** START OF Passage **

Yet as the Met, the Frick, MFAH, and other institutions have demonstrated this spring, even a categorically, irrefutably different experience of these collections can also be singularly rewarding. Forced to quickly reconsider how they functioned online, many museums are now reaching more people—and in more intriguing ways—than ever before.
“One of the things that museums do so well is they offer a space for contemplation,” says Nancy Ireson, deputy director for collections and exhibitions and Gund Family Chief Curator at the Barnes Foundation in Philadelphia. “At a time that can be quite upsetting, we wanted to make sure we didn’t disappear.” If quippy commentary from scholars and artists was already de rigueur at many museums and galleries, under lockdown, it acquired a compelling new immediacy and intimacy. In “Barnes Takeout,” a new YouTube series, members of the museum’s staff discuss a favorite work from the collection for ten minutes, mixing needful art historical context with more personal musings. “We can’t be the candlelit dinner, which might be the museum on an ordinary day,” Ireson says, “but we can still be a place that offers you sustenance. ‘Your daily serving of art’ is our little tagline.”
Since the museum closed, the Barnes’s YouTube subscribers have increased 900%. “People are saying, you know, ‘I make a point of stopping my day at lunchtime and listening to talk about art for five or 10 minutes,’” Ireson continues. “We realized that lots of people are still working from home, or they’ve got childcare commitments, so it wasn’t about disrupting your day entirely. Just that point of contact is crucial.”
Tinterow has observed much the same of MFAH’s largely local following, who have dialed in for events like “Coffee with a Curator” and the “MFAH on the Mat” weekly yoga class in droves. “Our members, our supporters, our donors, our community members miss us and they want to stay in touch,” he says. “Previously, our website was very transactional. Most of our visitors wanted to know, when are we open? How do I get a ticket? What film are we showing tonight? And so now that none of that is available, I expected the traffic to our website to fall. But they’re now checking to see what we might have on offer while they’re in quarantine.” And it’s as good a time as ever; at a juncture like this, art history has a great deal to say. “Going through our galleries, you could see that people have lived through plague. Even when there’s tremendous death and destruction, civilization can endure. There’s a lot to be learned from the evidence of works of art about getting through the times that we’re in now.”

** END OF Passage **

Your objective:
In the museum passage, by what percentage have the Barnes's YouTube subscribers increased since the museum closed?

** START OF Material shown **

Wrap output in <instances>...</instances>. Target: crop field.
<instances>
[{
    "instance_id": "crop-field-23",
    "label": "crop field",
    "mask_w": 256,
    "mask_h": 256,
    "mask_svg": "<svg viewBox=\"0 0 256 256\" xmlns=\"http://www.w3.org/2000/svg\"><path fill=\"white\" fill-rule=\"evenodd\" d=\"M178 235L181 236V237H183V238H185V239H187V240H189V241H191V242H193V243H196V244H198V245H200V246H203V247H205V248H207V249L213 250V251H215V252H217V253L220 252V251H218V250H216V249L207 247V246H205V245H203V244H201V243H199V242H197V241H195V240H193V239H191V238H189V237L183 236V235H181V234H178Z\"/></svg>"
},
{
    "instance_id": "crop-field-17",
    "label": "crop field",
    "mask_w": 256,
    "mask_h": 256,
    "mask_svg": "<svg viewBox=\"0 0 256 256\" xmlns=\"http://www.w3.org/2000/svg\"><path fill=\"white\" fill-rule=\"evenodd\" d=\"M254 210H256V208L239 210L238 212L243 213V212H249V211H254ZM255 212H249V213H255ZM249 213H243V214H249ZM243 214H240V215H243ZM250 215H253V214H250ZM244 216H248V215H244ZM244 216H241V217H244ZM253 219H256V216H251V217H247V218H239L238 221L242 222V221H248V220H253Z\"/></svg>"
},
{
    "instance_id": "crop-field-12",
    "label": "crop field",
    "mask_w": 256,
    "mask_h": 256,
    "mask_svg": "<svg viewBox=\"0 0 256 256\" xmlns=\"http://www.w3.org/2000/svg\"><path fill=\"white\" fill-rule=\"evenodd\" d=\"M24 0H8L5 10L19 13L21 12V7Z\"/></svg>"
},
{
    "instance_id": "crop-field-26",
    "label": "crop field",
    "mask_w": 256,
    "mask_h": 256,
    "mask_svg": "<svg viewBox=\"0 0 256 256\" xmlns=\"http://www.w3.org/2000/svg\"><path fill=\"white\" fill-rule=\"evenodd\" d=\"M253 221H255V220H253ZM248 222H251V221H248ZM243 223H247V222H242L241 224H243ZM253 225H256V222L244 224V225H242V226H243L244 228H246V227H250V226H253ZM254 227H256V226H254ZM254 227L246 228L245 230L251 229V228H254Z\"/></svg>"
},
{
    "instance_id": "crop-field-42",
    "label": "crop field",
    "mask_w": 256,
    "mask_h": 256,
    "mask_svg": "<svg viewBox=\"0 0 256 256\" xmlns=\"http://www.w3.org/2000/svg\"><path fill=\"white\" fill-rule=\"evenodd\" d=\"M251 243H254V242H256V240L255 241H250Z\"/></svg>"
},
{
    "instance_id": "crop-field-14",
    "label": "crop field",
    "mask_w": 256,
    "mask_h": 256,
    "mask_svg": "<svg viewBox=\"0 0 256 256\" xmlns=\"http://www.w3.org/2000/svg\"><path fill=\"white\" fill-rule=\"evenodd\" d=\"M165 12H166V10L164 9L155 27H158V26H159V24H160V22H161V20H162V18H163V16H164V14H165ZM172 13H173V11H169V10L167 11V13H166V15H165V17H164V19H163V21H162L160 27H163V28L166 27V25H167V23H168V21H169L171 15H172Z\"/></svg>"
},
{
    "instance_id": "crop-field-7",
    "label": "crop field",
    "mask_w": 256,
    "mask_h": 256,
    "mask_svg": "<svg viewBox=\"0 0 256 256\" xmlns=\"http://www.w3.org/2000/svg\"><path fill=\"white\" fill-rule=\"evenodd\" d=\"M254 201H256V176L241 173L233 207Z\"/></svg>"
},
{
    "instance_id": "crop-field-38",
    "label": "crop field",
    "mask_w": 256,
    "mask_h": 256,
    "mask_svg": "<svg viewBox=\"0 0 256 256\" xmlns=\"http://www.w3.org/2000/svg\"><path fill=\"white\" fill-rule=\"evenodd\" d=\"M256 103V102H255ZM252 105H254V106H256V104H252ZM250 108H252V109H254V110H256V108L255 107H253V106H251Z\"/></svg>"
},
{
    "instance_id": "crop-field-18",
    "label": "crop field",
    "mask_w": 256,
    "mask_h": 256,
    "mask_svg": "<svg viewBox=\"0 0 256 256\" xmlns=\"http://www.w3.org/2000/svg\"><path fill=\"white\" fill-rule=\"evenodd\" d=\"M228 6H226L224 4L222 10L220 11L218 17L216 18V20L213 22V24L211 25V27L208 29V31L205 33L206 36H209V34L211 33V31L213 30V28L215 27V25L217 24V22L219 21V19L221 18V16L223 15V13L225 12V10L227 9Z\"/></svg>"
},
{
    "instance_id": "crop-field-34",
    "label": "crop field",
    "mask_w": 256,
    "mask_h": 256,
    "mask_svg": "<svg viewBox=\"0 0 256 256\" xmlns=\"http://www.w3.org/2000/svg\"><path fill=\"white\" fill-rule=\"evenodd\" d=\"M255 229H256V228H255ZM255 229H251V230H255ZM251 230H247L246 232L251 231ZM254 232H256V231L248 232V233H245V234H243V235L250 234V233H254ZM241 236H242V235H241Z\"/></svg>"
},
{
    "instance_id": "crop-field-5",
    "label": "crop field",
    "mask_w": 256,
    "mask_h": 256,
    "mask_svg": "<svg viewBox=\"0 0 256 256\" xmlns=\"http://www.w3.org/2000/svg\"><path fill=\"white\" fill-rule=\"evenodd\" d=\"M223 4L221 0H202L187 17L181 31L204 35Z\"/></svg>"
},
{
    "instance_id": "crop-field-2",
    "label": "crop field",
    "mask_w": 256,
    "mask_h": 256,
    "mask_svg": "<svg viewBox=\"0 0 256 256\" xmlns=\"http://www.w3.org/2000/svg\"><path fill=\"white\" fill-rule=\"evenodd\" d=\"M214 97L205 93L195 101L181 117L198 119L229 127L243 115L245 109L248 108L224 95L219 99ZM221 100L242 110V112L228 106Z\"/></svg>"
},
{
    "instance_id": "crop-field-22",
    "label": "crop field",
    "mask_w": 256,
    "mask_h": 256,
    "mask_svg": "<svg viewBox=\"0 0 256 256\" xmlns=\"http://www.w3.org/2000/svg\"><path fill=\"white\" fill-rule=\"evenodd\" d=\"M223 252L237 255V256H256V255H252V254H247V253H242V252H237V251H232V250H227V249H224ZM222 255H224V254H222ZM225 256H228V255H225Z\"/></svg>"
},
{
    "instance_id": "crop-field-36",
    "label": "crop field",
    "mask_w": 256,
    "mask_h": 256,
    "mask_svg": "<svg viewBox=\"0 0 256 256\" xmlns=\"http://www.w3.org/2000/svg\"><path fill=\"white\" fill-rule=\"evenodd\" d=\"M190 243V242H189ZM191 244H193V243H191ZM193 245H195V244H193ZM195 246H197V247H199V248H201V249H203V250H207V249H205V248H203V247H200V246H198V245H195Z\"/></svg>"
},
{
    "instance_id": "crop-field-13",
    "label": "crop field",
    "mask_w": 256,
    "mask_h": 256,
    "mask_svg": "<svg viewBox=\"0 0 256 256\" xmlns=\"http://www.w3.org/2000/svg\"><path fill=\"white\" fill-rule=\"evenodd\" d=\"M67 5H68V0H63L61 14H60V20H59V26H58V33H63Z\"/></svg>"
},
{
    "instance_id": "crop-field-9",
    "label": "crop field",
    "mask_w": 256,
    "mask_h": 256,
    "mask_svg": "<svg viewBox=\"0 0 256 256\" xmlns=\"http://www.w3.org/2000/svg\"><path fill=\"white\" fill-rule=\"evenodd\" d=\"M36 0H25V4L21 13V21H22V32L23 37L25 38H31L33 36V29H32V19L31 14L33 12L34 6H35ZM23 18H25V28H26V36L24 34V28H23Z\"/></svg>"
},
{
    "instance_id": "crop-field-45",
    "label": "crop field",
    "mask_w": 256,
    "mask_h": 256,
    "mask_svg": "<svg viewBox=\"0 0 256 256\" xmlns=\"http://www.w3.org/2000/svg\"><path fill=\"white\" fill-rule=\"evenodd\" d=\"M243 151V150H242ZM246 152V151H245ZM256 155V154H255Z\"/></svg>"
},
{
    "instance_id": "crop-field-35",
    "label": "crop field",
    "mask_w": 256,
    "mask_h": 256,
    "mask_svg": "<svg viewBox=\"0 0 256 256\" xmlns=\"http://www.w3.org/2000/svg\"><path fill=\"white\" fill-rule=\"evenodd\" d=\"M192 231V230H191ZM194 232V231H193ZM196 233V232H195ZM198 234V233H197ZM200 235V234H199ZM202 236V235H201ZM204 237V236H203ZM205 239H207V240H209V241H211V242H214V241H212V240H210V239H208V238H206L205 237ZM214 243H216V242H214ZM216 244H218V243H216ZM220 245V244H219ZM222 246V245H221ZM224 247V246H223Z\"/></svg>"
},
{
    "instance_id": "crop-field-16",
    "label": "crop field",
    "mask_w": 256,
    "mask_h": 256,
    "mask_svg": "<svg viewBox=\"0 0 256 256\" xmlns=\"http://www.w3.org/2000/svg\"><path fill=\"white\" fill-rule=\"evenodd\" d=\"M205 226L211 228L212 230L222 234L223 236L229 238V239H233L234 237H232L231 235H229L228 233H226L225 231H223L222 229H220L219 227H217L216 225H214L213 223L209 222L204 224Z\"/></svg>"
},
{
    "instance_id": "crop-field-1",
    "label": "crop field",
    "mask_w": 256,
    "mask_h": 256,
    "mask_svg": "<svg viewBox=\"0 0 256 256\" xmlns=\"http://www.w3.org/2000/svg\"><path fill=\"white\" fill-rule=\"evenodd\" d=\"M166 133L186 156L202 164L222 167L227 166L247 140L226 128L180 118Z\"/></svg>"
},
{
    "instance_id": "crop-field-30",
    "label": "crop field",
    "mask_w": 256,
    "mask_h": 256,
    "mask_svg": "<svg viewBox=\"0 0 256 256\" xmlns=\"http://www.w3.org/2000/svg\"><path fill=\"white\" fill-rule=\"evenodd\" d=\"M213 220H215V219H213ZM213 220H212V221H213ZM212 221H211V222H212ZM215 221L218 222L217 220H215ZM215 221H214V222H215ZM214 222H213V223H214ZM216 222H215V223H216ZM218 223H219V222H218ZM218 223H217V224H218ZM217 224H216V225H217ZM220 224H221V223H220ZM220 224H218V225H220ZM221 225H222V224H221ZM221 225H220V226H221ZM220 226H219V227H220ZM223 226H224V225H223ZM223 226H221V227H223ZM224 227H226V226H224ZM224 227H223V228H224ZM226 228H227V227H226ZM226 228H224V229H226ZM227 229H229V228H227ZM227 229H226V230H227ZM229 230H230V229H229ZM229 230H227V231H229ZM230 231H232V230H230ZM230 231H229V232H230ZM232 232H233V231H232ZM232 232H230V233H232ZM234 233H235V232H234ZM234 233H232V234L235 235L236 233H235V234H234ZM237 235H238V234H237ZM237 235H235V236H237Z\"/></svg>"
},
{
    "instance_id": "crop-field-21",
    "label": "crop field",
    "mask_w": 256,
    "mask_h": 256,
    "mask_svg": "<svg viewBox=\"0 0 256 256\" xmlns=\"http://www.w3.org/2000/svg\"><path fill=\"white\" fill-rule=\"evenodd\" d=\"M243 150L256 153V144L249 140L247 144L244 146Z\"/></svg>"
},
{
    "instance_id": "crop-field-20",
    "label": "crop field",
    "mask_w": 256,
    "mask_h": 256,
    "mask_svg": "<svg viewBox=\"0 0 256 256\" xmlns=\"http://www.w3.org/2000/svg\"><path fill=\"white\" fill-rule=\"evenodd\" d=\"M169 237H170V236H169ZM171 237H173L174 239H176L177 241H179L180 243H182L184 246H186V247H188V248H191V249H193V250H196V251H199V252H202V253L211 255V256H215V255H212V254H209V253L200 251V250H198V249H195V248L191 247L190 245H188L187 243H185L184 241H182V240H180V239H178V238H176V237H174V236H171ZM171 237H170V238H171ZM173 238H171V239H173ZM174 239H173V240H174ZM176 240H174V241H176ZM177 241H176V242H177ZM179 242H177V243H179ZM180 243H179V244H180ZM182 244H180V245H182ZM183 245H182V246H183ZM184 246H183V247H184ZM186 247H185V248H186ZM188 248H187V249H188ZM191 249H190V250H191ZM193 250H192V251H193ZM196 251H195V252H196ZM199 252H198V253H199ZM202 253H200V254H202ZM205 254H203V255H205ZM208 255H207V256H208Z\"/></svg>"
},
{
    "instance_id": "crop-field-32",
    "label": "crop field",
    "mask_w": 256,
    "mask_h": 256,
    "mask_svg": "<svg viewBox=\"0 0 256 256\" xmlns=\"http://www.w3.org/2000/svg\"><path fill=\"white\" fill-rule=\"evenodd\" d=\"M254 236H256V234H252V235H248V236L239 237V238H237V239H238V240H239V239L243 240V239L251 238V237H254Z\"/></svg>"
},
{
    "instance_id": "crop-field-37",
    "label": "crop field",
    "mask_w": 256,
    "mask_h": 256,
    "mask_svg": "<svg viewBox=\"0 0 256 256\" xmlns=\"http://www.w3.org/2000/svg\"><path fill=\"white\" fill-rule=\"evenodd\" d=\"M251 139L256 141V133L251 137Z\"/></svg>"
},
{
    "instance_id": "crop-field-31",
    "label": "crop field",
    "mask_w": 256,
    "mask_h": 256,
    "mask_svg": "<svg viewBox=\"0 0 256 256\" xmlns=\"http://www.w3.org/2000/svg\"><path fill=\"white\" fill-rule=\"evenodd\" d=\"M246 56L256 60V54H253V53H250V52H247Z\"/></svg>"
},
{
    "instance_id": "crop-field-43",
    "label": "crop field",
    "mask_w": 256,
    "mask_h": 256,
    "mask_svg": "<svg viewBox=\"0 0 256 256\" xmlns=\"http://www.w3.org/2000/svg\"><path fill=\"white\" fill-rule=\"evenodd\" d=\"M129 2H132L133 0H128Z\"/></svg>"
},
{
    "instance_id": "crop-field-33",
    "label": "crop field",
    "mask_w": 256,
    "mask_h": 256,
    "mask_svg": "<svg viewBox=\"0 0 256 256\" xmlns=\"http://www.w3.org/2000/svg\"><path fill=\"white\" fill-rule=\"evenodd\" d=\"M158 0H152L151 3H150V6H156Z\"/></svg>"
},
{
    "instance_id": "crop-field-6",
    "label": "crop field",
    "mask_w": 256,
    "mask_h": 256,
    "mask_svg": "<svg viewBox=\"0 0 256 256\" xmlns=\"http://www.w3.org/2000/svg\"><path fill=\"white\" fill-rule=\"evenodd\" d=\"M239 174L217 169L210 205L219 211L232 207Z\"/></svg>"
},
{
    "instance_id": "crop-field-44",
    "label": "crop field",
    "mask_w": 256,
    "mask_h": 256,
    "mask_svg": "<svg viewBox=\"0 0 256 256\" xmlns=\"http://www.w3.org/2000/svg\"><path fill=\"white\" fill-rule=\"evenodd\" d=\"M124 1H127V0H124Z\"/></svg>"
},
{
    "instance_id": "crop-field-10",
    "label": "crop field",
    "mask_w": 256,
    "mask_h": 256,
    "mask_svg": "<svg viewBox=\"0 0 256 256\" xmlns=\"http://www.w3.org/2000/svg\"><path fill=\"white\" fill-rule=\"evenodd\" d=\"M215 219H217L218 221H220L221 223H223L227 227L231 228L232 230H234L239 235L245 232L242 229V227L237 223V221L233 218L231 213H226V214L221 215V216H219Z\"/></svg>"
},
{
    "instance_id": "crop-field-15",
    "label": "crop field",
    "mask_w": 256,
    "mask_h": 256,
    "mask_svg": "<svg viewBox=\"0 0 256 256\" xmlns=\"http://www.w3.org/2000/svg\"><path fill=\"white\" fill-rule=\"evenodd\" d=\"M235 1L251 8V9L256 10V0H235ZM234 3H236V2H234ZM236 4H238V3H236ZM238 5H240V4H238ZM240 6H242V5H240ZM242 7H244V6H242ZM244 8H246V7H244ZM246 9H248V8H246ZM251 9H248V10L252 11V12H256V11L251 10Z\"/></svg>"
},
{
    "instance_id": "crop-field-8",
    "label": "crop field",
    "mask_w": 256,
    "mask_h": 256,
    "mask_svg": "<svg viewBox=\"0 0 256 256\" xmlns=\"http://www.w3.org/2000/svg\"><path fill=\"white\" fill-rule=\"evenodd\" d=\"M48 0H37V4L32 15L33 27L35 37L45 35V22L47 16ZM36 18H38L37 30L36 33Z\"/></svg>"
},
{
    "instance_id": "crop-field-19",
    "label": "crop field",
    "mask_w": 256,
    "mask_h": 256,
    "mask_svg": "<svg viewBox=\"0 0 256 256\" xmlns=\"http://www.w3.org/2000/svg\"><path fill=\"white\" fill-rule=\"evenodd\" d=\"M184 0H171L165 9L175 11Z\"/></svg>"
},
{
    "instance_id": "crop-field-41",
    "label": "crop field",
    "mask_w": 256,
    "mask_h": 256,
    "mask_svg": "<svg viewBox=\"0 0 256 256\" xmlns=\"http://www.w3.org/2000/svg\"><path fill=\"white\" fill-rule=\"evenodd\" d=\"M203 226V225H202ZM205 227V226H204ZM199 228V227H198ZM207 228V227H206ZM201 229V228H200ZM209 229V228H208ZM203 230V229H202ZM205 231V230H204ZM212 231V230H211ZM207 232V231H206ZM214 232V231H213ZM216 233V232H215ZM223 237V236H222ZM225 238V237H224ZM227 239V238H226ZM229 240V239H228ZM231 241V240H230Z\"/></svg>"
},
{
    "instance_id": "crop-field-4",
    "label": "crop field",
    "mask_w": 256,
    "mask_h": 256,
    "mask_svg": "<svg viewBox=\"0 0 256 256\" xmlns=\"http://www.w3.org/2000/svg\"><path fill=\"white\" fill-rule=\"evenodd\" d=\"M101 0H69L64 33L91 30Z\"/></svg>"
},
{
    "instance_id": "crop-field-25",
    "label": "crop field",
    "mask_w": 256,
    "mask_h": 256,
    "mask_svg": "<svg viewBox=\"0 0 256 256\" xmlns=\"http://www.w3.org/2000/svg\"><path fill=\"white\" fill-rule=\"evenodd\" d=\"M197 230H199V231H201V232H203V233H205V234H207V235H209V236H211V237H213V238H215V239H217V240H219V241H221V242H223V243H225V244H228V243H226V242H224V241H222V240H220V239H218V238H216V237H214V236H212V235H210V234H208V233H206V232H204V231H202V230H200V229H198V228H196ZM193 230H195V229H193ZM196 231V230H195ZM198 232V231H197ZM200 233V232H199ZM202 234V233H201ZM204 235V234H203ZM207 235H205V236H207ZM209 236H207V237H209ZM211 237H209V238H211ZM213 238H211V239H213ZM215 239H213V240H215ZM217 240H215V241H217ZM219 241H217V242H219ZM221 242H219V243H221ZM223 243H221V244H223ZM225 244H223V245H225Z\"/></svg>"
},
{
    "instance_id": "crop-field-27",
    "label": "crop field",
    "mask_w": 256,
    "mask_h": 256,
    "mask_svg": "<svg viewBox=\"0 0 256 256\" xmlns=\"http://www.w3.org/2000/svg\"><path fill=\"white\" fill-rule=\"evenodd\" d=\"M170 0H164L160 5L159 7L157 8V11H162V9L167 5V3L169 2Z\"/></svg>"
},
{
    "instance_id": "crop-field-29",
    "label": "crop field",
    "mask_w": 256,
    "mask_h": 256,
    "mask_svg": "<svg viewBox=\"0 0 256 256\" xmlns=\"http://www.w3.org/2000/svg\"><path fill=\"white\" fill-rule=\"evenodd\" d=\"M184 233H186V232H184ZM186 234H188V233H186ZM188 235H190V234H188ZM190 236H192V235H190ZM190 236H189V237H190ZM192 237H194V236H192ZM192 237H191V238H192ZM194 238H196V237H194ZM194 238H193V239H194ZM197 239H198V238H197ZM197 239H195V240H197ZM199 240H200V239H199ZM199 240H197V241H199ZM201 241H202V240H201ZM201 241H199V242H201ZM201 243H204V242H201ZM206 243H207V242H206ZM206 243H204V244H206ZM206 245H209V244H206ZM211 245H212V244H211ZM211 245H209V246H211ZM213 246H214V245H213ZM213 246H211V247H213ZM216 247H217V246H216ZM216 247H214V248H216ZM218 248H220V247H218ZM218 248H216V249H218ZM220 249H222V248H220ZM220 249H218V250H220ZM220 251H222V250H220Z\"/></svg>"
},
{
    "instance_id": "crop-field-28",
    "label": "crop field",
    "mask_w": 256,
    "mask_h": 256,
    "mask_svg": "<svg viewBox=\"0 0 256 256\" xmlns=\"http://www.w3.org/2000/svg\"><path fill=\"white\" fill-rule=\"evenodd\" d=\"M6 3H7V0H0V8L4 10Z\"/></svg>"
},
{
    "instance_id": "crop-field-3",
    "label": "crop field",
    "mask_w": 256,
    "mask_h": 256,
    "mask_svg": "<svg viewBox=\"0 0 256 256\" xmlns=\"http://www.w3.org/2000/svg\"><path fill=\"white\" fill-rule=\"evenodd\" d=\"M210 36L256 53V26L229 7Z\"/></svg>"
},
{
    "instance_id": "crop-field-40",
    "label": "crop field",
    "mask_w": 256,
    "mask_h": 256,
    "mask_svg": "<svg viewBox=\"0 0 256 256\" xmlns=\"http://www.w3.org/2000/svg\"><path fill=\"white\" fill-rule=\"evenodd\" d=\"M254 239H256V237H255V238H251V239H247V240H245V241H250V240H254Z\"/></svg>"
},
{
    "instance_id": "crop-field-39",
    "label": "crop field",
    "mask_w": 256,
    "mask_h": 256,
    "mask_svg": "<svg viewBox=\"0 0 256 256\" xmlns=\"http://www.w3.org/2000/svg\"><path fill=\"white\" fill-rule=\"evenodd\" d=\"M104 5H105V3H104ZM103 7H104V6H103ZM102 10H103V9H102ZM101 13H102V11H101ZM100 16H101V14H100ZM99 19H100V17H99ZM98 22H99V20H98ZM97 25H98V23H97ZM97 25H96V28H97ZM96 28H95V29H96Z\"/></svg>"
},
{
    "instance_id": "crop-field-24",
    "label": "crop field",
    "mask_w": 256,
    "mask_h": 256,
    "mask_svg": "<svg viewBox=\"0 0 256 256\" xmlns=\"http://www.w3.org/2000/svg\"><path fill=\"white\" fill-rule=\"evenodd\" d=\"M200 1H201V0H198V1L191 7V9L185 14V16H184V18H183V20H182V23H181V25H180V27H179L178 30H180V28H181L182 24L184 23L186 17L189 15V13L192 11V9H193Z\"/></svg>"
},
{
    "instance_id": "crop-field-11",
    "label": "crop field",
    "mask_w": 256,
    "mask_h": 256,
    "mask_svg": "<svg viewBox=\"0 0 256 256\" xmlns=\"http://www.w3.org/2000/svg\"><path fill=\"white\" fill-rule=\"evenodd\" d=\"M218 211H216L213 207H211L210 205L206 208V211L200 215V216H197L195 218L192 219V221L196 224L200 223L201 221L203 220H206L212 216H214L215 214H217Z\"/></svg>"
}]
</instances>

** END OF Material shown **

Solved exercise:
900%